**Your task:** Using the material below, work out how many lines contain the word "There". Reply with the number and nothing more.

**Extracted records:**
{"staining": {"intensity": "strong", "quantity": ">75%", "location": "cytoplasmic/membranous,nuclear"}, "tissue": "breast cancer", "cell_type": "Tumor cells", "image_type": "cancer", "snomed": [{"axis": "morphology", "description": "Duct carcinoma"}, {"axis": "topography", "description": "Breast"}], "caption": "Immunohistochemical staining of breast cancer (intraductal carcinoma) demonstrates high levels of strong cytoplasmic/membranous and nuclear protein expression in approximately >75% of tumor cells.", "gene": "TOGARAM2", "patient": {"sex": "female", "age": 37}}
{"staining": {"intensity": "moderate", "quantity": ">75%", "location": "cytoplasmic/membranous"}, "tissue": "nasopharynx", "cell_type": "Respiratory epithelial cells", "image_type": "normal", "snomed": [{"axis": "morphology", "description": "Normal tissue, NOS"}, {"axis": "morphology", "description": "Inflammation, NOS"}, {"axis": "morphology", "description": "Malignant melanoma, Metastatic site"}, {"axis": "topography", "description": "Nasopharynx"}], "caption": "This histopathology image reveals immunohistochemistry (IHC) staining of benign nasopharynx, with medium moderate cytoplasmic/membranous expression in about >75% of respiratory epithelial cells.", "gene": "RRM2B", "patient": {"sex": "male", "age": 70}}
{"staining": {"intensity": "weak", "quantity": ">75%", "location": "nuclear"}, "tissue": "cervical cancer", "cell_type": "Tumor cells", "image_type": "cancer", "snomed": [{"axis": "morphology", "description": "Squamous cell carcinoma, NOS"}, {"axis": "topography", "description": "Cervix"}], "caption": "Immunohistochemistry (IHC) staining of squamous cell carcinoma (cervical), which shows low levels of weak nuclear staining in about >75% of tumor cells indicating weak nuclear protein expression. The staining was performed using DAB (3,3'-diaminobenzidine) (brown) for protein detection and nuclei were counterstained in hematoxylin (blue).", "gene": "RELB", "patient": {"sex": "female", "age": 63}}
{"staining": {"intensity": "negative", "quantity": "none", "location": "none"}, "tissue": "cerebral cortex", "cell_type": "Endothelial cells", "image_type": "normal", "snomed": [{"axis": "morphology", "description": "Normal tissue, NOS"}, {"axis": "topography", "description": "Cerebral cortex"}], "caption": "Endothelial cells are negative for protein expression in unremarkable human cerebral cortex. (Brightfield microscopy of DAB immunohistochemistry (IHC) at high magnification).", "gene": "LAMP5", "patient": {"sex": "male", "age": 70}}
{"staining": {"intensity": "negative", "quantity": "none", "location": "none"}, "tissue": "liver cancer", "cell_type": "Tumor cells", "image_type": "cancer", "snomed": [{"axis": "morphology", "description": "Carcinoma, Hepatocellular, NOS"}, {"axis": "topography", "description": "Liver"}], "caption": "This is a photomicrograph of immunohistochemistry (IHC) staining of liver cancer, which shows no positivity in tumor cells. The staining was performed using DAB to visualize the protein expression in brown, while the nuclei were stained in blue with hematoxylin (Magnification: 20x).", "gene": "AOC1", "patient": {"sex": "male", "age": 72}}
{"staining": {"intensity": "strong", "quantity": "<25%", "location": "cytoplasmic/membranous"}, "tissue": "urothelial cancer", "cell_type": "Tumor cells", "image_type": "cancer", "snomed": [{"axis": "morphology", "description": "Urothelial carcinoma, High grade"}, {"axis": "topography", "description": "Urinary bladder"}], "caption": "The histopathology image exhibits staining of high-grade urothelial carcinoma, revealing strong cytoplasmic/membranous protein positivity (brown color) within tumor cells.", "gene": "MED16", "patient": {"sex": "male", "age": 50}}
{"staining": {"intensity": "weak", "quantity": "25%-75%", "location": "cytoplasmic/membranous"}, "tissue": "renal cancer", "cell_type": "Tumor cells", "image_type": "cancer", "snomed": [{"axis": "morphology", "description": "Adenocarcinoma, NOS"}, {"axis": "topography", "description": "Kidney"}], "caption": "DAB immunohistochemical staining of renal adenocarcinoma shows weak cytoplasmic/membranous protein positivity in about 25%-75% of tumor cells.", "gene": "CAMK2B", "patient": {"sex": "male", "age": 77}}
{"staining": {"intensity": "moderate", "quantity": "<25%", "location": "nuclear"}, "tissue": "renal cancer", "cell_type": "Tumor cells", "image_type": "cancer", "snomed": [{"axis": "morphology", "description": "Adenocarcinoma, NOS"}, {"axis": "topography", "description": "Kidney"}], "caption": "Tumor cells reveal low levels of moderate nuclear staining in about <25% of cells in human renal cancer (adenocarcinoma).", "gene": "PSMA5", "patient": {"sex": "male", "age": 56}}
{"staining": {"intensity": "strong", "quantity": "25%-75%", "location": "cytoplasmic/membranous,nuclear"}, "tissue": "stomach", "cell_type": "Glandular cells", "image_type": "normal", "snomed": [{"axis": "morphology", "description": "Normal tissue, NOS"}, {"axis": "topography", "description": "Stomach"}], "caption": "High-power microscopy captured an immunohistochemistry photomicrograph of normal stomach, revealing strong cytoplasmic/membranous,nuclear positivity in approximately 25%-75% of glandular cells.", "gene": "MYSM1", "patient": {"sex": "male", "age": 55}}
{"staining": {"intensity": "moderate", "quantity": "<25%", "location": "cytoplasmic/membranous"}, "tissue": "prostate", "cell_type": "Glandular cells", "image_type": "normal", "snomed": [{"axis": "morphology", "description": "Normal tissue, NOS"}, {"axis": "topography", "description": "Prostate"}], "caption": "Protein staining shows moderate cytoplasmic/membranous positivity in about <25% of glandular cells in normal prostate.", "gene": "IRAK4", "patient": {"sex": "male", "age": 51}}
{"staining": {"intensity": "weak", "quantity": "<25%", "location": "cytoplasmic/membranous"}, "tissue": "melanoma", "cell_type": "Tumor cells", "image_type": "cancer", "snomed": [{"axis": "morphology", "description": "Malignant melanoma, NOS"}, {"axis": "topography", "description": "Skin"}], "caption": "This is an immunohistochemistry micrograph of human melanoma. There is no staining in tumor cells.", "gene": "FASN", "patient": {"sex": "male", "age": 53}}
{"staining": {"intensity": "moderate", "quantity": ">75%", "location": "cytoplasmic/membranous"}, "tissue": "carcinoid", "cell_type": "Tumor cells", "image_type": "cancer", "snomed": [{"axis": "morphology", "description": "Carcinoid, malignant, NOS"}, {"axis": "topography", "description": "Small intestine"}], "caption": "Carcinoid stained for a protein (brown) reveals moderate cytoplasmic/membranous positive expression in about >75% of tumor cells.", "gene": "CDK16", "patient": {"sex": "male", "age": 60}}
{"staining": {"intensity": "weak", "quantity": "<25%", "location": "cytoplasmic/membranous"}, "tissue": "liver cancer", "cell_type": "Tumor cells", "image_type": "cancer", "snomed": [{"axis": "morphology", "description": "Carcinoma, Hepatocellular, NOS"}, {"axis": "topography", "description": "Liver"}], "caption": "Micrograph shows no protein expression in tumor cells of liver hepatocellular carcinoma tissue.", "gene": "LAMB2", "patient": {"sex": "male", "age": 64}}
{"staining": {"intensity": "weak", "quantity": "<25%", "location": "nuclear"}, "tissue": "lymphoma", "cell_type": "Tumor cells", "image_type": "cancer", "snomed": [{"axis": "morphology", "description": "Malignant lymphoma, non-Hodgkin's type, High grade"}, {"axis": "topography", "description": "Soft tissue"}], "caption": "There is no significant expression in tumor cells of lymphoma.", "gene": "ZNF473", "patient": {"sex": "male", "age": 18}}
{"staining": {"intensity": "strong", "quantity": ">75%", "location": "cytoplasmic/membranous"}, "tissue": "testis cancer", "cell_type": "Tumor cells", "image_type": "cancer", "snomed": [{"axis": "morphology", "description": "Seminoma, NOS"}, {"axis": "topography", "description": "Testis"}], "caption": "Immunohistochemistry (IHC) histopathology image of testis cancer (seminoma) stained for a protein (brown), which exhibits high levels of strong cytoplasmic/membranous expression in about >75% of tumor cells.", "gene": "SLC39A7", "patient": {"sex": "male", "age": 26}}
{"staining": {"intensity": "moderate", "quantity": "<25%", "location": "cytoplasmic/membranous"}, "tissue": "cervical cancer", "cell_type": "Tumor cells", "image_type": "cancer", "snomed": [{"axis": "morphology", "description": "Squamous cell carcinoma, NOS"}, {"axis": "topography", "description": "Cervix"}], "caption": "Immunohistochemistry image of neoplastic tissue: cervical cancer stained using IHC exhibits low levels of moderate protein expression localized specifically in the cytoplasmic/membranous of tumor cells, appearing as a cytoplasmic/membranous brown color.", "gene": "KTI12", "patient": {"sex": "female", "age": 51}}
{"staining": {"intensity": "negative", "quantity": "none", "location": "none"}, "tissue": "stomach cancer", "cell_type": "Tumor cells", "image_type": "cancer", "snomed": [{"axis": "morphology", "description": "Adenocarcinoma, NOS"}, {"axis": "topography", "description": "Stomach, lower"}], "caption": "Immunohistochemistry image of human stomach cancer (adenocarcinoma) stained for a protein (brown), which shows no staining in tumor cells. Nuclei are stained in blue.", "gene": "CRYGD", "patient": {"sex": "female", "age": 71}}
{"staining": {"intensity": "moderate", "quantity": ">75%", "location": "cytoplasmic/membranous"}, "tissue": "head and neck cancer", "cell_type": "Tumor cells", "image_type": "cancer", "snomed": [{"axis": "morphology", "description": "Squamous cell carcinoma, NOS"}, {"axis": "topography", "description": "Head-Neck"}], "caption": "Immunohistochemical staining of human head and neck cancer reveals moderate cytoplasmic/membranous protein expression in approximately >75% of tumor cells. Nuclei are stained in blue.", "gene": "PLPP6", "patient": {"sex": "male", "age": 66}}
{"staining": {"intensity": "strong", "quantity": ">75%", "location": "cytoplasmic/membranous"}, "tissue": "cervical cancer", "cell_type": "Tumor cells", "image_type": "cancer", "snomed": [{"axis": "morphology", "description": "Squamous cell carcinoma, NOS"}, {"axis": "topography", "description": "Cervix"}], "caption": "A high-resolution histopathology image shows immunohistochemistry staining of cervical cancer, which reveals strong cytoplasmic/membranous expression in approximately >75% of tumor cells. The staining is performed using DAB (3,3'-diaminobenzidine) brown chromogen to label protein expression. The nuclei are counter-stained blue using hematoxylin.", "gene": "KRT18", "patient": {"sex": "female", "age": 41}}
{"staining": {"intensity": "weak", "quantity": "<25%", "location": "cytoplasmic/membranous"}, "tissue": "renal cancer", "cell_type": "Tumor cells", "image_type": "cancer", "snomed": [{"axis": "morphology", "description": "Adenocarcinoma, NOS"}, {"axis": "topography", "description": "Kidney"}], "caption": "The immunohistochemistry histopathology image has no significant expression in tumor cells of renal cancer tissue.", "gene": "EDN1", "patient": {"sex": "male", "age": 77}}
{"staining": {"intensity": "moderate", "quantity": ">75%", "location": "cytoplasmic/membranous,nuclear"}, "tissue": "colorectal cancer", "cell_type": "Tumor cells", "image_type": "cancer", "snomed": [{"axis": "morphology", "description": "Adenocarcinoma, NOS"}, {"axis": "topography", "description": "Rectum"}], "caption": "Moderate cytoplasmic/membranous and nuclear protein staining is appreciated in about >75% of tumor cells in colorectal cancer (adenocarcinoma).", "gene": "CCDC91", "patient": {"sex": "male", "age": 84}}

**Output of the exercise:** 2